Le “Fantastic Cabaret Noir”, un burlesque queer en demi-teintes

30 October 2017 | PAR Mathieu Dochtermann

Le 27 octobre 2017, pour une unique soirée, le Cirque Électrique a accueilli le Fantastic Cabaret Noir organisé par Otomo de Manuel. Très chaud, très queer, ce show burlesque sexy trash pour adultes avertis propose des numéros diversement aboutis au niveau artistique. Divertissant, avec des coups d’éclat, mais pas tout à fait tenu sur la longueur.
[rating=3]

On l’avait compris, le Cirque Électrique s’est fait une spécialité de produire comme d’accueillir des formes artistiques qui interrogent le genre, et qui peuvent se ranger sous cette étiquette assez large du “queer”. De l’Electric Sideshow maison, au What The Fuck? Fest***!, le gender fuck a largement droit de cité sous le chapiteau de la Porte des Lilas. C’est donc sans surprise qu’on a vu le Big Top accueillir la représentation unique du Fantastic Cabaret Noir à Paris.

(CONSIGNE ÉCRITE): Pouvez-vous recopier le passage de la critique allant de « On l’avait compris, le » jusqu'à « Noir à Paris. », en échangeant « étiquette » contre « bannière » ?

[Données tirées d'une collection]
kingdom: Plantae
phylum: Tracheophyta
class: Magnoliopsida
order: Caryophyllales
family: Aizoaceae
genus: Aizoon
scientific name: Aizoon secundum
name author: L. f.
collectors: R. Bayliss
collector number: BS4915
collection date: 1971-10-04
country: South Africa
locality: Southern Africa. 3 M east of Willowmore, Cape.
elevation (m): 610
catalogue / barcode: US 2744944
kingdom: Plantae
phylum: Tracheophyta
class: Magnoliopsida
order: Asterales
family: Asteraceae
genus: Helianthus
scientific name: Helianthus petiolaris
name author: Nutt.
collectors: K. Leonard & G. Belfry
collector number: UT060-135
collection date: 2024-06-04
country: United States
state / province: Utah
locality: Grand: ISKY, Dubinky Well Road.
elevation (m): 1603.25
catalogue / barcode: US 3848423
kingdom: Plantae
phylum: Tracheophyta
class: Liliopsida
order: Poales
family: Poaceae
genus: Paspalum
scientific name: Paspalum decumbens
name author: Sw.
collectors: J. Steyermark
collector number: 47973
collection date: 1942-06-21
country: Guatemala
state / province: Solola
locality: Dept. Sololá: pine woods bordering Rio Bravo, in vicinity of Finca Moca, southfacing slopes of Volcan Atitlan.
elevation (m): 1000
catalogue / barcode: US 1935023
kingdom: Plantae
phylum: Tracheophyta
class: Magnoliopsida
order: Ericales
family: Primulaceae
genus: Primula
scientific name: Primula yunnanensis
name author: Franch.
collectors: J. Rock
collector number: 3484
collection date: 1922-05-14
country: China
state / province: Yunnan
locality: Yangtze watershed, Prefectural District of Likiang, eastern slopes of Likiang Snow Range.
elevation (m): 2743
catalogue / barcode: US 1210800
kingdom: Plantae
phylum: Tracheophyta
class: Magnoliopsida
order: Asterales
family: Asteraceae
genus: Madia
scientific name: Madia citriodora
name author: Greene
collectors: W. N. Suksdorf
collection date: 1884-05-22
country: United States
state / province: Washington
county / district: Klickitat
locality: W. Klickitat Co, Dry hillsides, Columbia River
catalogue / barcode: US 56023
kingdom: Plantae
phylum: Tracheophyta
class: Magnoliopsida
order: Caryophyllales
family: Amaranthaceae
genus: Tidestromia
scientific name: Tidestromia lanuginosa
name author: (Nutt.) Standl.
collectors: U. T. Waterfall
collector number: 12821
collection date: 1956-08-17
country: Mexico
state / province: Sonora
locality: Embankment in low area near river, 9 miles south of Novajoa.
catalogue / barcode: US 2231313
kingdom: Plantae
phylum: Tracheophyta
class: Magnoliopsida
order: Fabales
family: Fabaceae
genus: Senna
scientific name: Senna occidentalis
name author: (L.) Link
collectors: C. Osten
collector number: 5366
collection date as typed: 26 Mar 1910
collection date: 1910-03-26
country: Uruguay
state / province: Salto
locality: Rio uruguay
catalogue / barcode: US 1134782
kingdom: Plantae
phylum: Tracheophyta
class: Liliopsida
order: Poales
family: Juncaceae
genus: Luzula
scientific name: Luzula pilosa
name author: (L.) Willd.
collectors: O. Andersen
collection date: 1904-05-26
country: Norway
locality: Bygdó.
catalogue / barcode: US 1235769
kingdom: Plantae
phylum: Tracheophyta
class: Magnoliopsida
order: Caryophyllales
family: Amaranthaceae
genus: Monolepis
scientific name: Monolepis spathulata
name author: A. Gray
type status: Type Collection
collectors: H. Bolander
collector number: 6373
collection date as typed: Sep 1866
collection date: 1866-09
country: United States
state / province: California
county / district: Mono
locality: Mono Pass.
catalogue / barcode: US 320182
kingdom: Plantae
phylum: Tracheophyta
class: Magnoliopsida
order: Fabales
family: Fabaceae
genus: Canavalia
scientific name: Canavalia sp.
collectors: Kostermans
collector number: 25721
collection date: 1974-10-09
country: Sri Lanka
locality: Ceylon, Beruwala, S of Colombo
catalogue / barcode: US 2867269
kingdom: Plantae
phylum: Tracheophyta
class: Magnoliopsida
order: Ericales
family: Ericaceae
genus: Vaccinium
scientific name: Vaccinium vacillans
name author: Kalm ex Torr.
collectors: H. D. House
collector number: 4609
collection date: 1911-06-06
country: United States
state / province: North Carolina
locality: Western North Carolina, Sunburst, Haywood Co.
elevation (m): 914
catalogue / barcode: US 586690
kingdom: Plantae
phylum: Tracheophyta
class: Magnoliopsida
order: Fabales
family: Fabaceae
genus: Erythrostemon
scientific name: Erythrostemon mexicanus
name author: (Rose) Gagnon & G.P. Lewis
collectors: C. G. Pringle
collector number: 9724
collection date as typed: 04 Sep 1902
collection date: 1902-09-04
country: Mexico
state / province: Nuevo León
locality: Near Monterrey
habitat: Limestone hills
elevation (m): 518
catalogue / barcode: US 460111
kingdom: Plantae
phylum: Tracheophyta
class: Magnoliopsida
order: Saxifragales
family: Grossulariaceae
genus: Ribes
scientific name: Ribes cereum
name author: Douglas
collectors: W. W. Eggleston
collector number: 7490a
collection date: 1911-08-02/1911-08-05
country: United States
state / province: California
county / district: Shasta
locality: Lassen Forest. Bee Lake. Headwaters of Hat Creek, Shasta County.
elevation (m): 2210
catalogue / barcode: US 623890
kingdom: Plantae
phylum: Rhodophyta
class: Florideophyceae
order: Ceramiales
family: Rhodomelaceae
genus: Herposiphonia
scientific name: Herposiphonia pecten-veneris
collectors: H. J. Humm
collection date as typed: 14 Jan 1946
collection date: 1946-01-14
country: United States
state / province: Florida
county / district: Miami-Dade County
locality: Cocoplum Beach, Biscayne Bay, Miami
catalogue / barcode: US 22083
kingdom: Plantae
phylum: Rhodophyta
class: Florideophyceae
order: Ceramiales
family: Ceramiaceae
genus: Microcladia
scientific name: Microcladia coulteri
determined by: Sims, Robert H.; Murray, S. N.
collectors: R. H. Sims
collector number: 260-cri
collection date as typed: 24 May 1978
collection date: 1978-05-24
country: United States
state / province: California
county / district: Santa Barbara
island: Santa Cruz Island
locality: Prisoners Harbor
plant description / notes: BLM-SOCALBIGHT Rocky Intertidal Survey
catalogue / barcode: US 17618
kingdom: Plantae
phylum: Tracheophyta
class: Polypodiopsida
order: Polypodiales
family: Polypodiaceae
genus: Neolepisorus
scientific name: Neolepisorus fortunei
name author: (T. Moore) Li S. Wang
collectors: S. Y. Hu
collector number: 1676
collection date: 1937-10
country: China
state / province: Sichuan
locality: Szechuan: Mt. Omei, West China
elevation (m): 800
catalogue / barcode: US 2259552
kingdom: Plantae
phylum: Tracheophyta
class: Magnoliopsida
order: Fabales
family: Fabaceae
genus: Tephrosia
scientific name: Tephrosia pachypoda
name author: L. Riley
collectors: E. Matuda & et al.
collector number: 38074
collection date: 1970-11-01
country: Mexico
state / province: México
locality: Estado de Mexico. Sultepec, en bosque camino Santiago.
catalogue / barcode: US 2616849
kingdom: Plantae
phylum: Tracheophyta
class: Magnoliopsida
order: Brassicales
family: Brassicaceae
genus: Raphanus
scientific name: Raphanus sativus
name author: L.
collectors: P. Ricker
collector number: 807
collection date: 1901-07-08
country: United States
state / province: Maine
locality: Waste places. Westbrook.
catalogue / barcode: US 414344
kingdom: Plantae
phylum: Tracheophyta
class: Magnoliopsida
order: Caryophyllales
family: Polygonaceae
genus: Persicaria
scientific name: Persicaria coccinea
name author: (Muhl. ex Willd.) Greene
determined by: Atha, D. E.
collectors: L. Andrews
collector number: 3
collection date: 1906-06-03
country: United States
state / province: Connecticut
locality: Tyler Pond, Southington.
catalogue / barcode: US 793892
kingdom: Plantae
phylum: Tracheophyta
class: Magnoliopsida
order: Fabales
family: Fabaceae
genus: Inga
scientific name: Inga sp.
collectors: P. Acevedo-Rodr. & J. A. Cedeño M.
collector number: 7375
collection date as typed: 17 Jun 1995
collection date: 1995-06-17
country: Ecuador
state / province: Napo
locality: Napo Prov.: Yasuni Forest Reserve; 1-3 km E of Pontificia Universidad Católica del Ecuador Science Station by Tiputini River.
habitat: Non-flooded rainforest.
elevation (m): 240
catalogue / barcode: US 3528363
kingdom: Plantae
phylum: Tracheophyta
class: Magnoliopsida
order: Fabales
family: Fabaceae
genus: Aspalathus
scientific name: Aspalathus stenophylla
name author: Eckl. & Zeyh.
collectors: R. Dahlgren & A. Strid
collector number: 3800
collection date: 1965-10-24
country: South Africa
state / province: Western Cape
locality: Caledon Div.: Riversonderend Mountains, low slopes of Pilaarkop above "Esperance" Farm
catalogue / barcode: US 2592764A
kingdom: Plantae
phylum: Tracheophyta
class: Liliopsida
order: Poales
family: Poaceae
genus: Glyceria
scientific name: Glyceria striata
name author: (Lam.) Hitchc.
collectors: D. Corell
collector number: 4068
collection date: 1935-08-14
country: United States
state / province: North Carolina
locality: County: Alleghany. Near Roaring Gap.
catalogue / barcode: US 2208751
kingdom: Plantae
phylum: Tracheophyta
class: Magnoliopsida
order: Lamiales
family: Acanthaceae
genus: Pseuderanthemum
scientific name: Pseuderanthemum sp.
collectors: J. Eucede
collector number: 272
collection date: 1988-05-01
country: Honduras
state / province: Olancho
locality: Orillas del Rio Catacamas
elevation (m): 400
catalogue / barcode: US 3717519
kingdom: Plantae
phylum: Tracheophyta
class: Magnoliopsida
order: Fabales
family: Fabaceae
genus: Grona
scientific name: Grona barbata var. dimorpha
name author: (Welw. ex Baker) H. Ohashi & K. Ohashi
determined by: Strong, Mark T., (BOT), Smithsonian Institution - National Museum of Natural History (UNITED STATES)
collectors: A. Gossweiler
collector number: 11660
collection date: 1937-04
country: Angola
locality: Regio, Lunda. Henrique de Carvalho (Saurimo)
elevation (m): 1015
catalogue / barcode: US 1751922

(RÉPONSE FINALE):
On l’avait compris, le Cirque Électrique s’est fait une spécialité de produire comme d’accueillir des formes artistiques qui interrogent le genre, et qui peuvent se ranger sous cette bannière assez large du “queer”. De l’Electric Sideshow maison, au What The Fuck? Fest***!, le gender fuck a largement droit de cité sous le chapiteau de la Porte des Lilas. C’est donc sans surprise qu’on a vu le Big Top accueillir la représentation unique du Fantastic Cabaret Noir à Paris.